The WSNL setting’s correspondence to the learning content was disruptive rather than augmentative. The design explored mathematical concepts (addition, multiplication, equivalence) using a typical school mathematical representation. WSNL was not meant to immerse students more authentically in the phenomena. Instead, the environment-plus-body complex transformed “number line” and “operations” on it on one hand, and the gym and students’ typical embodied gym activity on the other, into a hybrid blend where bodies and embodied activity became representations of quantities and operations.
Our purpose is to understand the features of WSNL and students’ engagement, given these two dimensions, to support future designs for learning.
The framing relies on the two dimensions of the symposium. Additionally, we take a situative (Lave & Wenger, 1991) and distributed (Hutchins, 1995) view of cognition and learning. Further, we treat the body’s activity as integral to doing and learning mathematics (Stevens, 2012), not as merely a reflection of or instrument for mental activity. In other words, we view cognition as, in part, constituted by the body’s engagement with its material setting.

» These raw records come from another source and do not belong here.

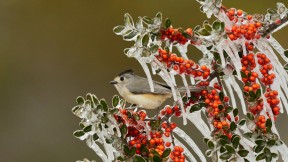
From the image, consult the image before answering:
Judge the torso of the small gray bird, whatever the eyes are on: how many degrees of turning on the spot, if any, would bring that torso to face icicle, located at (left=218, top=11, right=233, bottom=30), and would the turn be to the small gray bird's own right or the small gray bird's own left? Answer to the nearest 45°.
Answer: approximately 135° to the small gray bird's own left

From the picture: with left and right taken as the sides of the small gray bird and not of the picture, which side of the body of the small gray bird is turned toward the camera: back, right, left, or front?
left

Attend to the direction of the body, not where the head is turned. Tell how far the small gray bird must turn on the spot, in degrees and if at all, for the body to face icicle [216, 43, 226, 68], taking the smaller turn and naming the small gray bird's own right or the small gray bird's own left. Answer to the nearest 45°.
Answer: approximately 135° to the small gray bird's own left
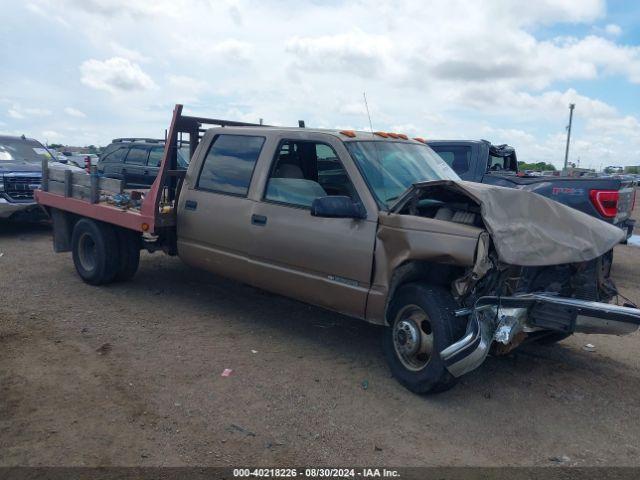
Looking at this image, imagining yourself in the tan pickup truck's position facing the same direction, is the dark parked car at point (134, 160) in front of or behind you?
behind

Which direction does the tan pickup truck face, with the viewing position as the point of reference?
facing the viewer and to the right of the viewer
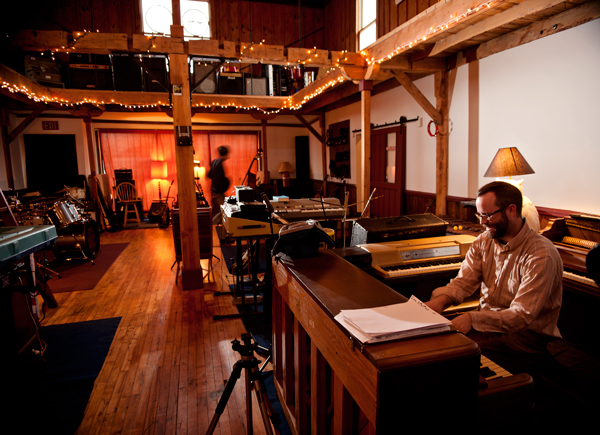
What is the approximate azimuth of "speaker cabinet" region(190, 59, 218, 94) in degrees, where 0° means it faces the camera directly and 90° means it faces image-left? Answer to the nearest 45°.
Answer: approximately 0°

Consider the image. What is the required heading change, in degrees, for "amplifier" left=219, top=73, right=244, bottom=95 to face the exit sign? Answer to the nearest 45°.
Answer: approximately 90° to its right

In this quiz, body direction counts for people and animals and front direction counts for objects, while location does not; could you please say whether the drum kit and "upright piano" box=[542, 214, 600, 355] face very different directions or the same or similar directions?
very different directions

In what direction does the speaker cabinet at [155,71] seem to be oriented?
toward the camera

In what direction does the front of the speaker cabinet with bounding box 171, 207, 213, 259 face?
toward the camera

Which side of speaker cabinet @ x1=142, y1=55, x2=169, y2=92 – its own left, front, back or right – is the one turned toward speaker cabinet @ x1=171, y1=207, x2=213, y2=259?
front

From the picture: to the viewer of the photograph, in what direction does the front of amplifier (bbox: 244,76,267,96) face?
facing the viewer

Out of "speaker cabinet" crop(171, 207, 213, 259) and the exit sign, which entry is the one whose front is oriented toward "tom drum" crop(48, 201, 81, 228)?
the exit sign

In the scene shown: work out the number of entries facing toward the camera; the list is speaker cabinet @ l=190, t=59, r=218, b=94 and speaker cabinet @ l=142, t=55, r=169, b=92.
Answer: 2

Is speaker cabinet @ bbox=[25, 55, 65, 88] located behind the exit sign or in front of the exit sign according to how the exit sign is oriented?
in front

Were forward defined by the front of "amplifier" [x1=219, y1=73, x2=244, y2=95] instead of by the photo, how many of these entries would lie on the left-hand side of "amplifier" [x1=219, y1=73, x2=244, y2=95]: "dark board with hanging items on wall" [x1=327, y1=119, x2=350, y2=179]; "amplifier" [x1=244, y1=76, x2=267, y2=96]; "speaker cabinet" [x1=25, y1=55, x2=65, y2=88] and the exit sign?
2

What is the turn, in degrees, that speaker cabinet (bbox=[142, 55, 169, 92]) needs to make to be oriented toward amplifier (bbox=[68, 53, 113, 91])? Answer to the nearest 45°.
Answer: approximately 90° to its right

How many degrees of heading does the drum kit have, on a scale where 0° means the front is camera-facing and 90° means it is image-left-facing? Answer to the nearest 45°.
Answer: approximately 315°

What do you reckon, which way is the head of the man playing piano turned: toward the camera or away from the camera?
toward the camera

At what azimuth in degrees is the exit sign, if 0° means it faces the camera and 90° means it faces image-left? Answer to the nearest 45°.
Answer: approximately 0°

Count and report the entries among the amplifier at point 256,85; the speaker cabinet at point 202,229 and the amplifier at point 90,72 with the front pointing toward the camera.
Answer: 3

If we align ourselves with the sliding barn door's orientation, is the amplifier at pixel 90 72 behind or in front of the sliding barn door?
in front
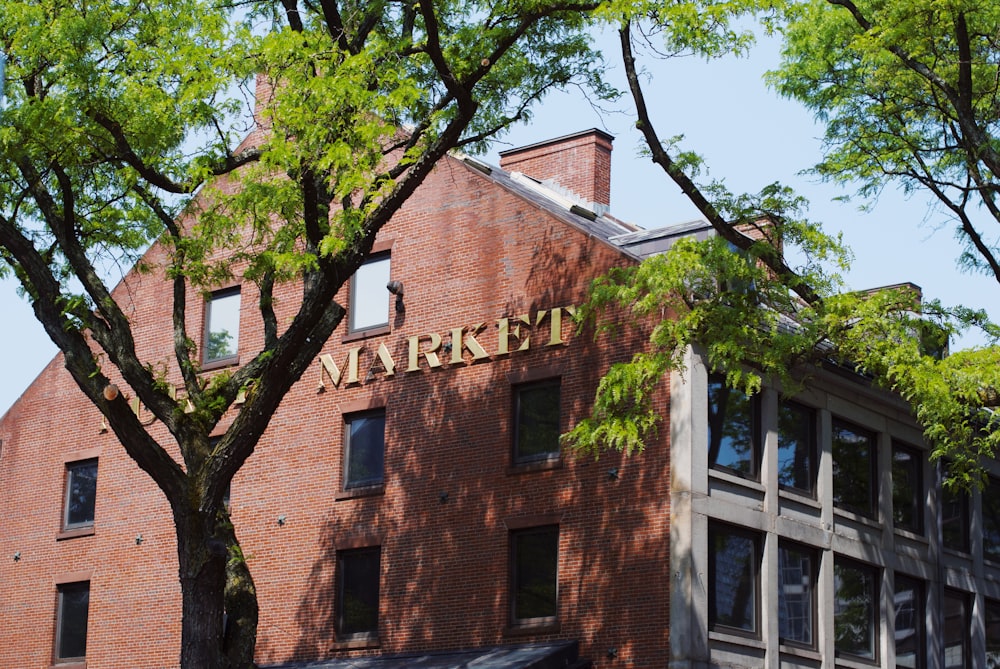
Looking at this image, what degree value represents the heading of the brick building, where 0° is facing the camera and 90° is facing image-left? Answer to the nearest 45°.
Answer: approximately 45°

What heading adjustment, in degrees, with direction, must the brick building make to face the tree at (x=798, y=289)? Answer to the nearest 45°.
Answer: approximately 90° to its left

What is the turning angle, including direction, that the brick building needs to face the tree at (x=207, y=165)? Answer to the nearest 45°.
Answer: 0° — it already faces it
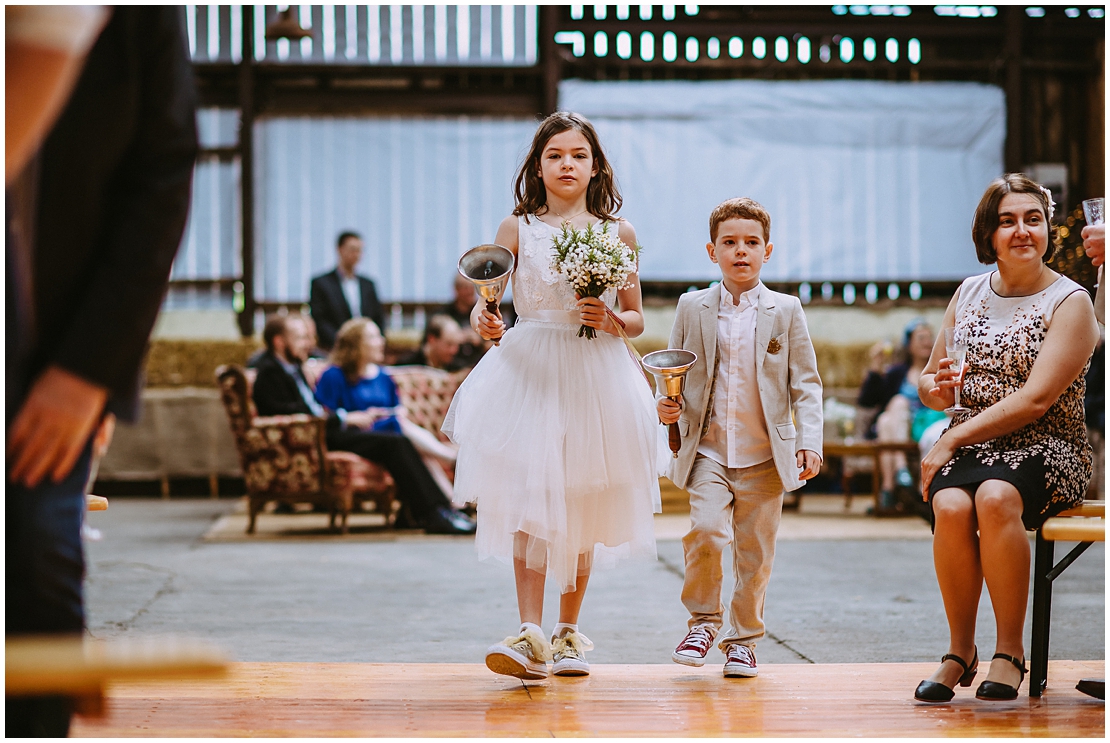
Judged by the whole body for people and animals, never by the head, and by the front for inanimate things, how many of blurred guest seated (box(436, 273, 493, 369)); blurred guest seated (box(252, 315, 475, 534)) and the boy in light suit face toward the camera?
2

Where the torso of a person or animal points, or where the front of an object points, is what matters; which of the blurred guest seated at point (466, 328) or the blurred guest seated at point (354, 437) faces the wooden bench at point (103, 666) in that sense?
the blurred guest seated at point (466, 328)

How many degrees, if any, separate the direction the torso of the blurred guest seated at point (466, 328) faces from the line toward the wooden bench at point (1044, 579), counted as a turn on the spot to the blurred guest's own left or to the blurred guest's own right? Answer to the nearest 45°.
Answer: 0° — they already face it

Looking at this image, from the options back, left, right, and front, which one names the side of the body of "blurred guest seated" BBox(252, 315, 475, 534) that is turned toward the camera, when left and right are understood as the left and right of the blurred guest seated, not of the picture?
right

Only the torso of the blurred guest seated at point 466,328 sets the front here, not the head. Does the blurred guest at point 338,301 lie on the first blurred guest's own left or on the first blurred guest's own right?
on the first blurred guest's own right

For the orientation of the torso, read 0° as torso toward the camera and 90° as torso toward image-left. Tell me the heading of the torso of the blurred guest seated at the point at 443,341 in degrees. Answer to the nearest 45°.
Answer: approximately 315°

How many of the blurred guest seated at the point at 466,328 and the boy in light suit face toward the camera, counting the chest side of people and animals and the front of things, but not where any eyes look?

Data included recordings of five iterations of a WSNL workshop (~45 minutes each), designed and conducted by mathematics educators. These records were made with seven total stationary and wearable video cameras and four audio recorders. Methods included multimodal interaction analysis (Jordan & Henderson, 1995; Goodwin, 2010) to track and construct concepts (Charmaz, 2006) around students’ engagements in WSNL.
WSNL tasks focused on “operations,” movements along the line with distance and direction specified (Table 1 for more detail). Conclusions explore how this new experience of the number line produced surprising (for students, designers, and researchers) confusions and insights. Representational disruptions of the technical augmentation troubled students’ taken-as-stable understandings of quantity. For example, the experience of “doubling” for a student whose spot was eleven away from the origin was so surprising (“I’m confused…I was like way over there…everyone else is closer together”) that she questioned her own counting. The setting’s hybrid relation to the learning content and place supported playful embodied imaginariness that blended rhythmic and performative embodiments of operation with important quantitative relations and transformations.
The paper’s significance lies in contributions to conceptual development of how a multi-party whole-bodied mathematics can support learners’ engagement in important mathematical concepts as well as the development of positive dispositions for learning mathematics.